- JETZT AUSPROBIEREN:
Entscheiden Sie für jede der Aussagen (a), (b) und (c), ob sie mit dem Text über das Mauerbild in der Pallasstraße übereinstimmt, und belegen Sie jedes Ja oder Nein mit den entscheidenden Worten des Textes als wörtlichem Zitat.
(a) Das Mauerbild ist 70 Quadratmeter groß.
(b) Das Mauerbild wurde im Jahr 1945 gemalt.
(c) Die Werbeflächen wurden ohne Genehmigung angebracht.

- VORLIEGENDER TEXT:
Zerbombte Häuser, riesige Schuttberge, aufgebrochenes Straßenpflaster – die Potsdamer Straße im Jahre 1945. Festgehalten ist dieses „Bild der Zerstörung“ auf einem 70 Quadratmeter großen Mauerbild am Bunker in der Pallasstraße. Auf Initiative der Alternativen Liste und verschiedenen Schöneberger Gruppen ist es 1983 entstanden, unter Federführung des Malers Sigurd Wendland. Jetzt wird es mit großen, soeben angebrachten Werbeflächen verunstaltet – mit Genehmigung des CDU- Baustadtrats.

- DATENAUSZÜGE:
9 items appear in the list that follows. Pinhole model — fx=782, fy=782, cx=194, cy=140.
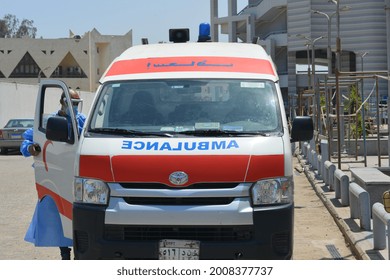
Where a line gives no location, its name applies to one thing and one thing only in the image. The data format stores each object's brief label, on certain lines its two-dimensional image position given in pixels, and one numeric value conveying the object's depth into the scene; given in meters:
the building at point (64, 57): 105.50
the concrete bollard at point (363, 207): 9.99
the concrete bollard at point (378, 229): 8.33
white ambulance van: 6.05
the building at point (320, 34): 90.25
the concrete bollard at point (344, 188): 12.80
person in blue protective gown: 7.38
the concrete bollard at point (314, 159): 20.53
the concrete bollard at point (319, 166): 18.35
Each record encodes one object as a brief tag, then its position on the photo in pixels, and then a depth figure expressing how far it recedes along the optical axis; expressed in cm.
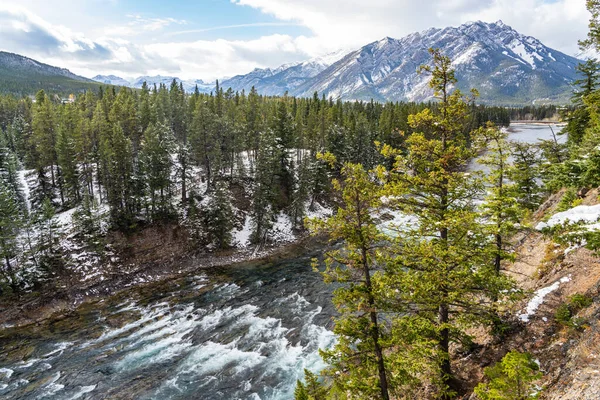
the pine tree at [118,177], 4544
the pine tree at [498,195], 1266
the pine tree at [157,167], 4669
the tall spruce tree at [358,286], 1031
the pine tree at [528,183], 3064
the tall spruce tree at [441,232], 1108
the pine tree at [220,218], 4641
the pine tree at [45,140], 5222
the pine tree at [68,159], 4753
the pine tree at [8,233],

- LÖSUNG DER AUFGABE:
(a) Ja: „einem 70 Quadratmeter großen Mauerbild“
(b) Nein: „ist es 1983 entstanden“
(c) Nein: „mit Genehmigung des CDU- Baustadtrats“